====== AVAILABLE DATA

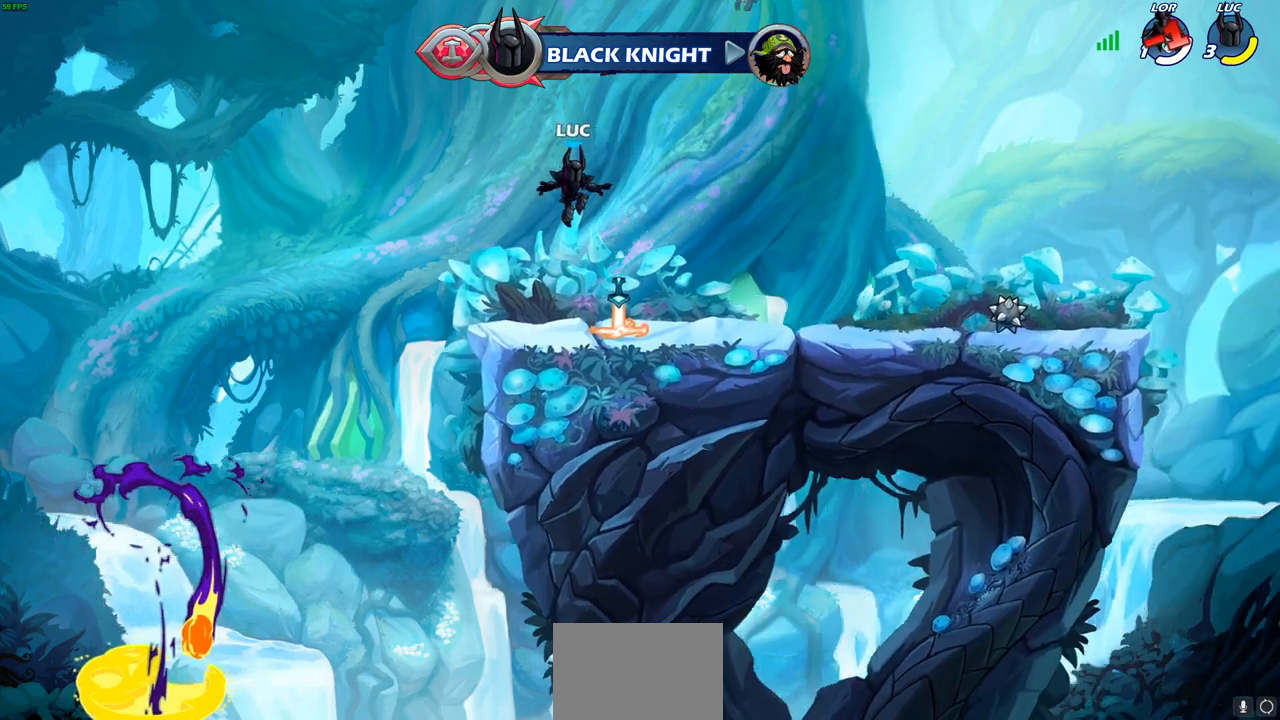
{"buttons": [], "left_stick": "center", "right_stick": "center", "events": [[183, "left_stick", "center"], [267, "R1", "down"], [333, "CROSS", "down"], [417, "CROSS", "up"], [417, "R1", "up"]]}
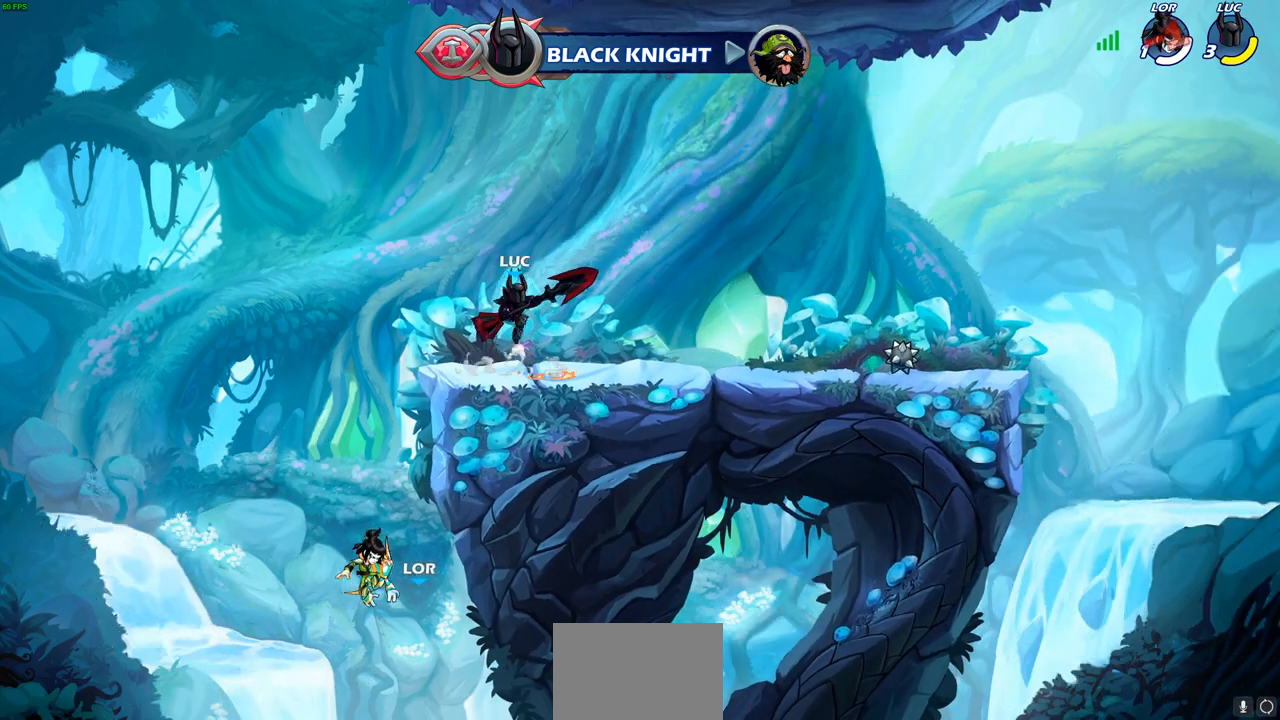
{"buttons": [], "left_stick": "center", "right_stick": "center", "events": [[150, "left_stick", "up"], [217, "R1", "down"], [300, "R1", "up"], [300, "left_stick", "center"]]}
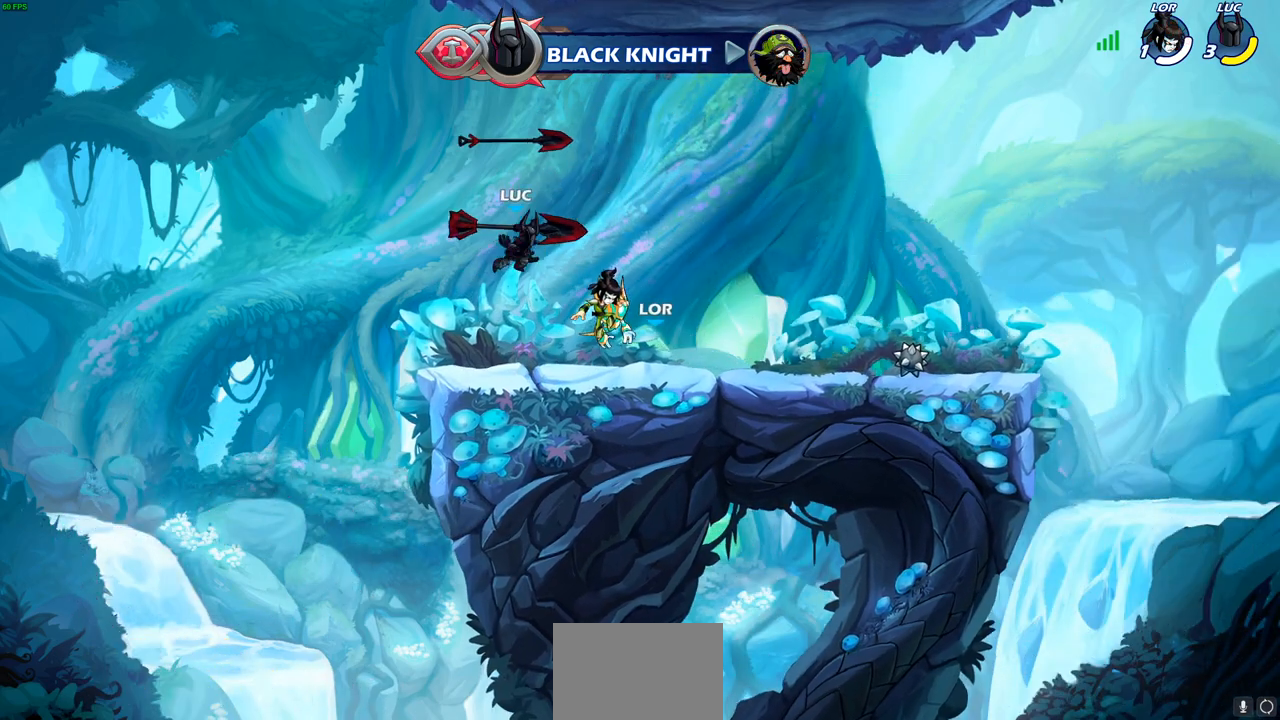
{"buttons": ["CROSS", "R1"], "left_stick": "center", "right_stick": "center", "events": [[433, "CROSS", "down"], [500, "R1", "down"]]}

============

**AIM OF THE TASK:** From the data above, how many lines contain the word "CROSS"? Give the number alone.

**RESPONSE AREA:** 2